What Is Free Debt Consolidation In Financial Planning?

February 25th, 2010

Most likely you are reading this article because you typed “free debt consolidation” in your browser window. You certainly had a lot of hits on that one and this is just one article of many. One of the things you will have noticed if you start reading articles that seem to be about this concept that there is really a lot of differing information in them. One main reason for this is the fact that there is a lot of ambiguity surrounding the term “free”. You may find an article that talks about free debt consolidation and they really mean there is no fee for the service. You may find another where the concept of free really only refers to the free material you can receive to learn more about debt consolidation.

So here we will discuss both of these concepts.

Free debt consolidation would appear to mean that you can have your debt consolidated into one single loan and you will not have to pay anything for this service. If you are someone who believes there is no such thing as a free lunch, you will probably be skeptical about this and assume there must be hidden fees involved, or they are just lying. Well, the truth lies somewhere in the middle. There are companies, which are true non profit companies that will help you to look at all of your debt and plan the best way to pay down the debt and also advise you on a budget and keeping within it. This is not the same as a debt consolidation company that will take your current bills and pay them down and you pay that company back at a slower rate; these non profit firms are not able to do this and this is not a service that usually comes for free, I’m sorry to report.

If however, you are talking about obtaining a free consultation from a debt consolidation company, you certainly can obtain this service for free. Debt consolidation companies want your business, otherwise they wouldn’t be in business. So they will be happy to have a representative sit down with you or speak to you over the phone about your questions regarding debt consolidation.
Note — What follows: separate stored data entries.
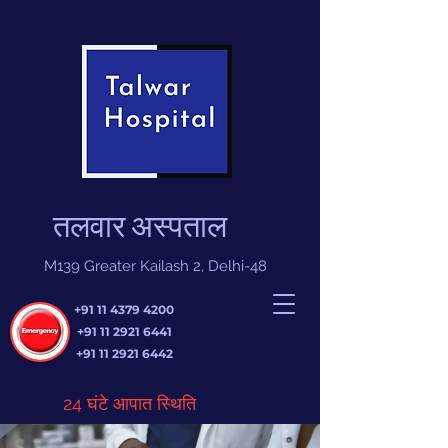
तलवार अस्पताल
M139 Greater Kailash 2, Delhi-48
+91 11 4379 4200
+91 11 2921 6441
+91 11 2921 6442
24 घंटे आपात स्थिति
You can always read about information regarding debt consolidation on the internet, but you may still be confused. As you are looking at the internet, you should make a list of questions to cover every topic that confuses you about debt consolidation. The representative will be happy to spend time with you to answer these questions if there is a chance they are going to get your business. While you are searching on the internet for information about debt consolidation, be sure to visit those sites that give consumer advice about unreputable debt consolidation companies, and also about how to get out of a debt consolidation contract if you do get stuck with one of them. There are even sites that will try to dissuade you from doing a debt consolidation loan. Read about that as well, since you want to know about all sides of the issue. These articles usually discuss companies that use practices that are at best, unethical, and at worst, illegal.

Whether you are online looking for information about “free” debt consolidation or about “free” information about debt consolidation, make sure you know what you are doing before you commit any funds to any organization. Even information that really is free may be totally valueless if the information is wrong. Debt consolidation that purports to be free may not be, and as you originally suspected, has hidden fees that may make your financial situation worse.

That is a reason that many debt counselors advise against using so called free debt consolidation services. You may be better off in the long run working with a company that has clearly stated written fees for their services. You know upfront what you are paying for, and you won’t get stuck with hidden fees that add even further to your debt. When the charges are listed clearly, you can calculate them and know for sure that consolidating your debt is going to cost “x” %. With hidden charges that free debt consolidation companies tack on, you may be paying a much higher rate in the long run and not even know it.